# [Required work]
In the blog entry below, at which pressing plant is the first "field of flowers" single being pressed?

*** Opening of Given passage ***

Thursday, August 15, 2013

'thee idle blog' or 'how i became so overwhelmed with everything that i shut down completely and did nothing but not really’

Why haven’t I bothered with writing a single music-related entry for nearly the entire summer? As evinced in my Grouper un-review I suffer from seasonal affective disorder during the summertime. Most people identify it as a winter-related disease, but there are a few of us out there (I’ve talked to a handful—we exist, we’re just a bit quiet about it). The truth is that I’ve had so much that I’ve wanted to do to push through the season that I’ve not really done any of it. During this time I’ve decided that writing about music is a bit futile—at least from my perspective. Why should a curmudgeon who hates people and is burned out on going out to live shows and writing about music in general continue to write about music? I’ve had no trouble continuing to assemble my playlists.

I’ve been trying to work on some kind of a memoir about being a completely insular daydreamer who is overwhelmed by everything and spends his days in a dreamlike reverie. It’s also about soldiering on doggedly making music that very few people ever end up hearing or caring about. The scope of it has ballooned to the point where it’s become daunting, overwhelming and thus difficult to sit down and chip away at. It’s a similar mountain to the staggering amount of credit card debt I’ve accrued.

I still buy quite a bit of new music. The only album that I’ve felt it might be necessary to sing the praises of is the new Medicine album (which got delayed by almost a week in the beauracratic maze of the Chicago-area postal service before it reached me). I wanted to write about them mainly because they’re a constantly overlooked band. I’ve also been spending a lot of my time readying the ‘field of flowers’ singles. The second one is available now via bandcamp, for instance, and the first is being pressed at Rainbo Records as we speak.

*** Close of Given passage ***
*** Opening of Data section ***

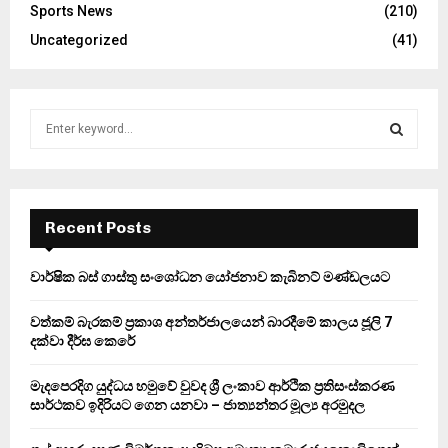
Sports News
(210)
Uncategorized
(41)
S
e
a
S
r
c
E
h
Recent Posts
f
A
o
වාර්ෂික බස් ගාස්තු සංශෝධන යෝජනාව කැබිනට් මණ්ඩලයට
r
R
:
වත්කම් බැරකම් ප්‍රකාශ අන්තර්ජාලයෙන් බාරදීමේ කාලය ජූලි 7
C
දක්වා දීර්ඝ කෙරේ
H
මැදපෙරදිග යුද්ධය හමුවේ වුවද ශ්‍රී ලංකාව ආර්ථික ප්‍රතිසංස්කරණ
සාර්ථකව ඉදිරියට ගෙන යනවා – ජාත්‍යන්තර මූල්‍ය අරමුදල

*** Close of Data section ***
*** Opening of Data section ***

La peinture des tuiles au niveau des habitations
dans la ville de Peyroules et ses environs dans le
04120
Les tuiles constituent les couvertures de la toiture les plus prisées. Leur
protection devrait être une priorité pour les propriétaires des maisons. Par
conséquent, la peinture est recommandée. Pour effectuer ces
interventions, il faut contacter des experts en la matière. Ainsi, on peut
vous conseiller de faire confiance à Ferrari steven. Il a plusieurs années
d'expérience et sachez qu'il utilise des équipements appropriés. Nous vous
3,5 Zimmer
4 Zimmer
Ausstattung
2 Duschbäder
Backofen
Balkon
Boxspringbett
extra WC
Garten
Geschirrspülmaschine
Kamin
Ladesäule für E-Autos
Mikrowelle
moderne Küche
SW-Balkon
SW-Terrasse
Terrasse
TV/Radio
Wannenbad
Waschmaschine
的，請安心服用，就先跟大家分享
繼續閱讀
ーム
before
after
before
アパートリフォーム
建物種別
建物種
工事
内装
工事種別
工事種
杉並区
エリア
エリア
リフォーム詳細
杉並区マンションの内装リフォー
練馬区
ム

*** Close of Data section ***

# [Task response]
Rainbo Records.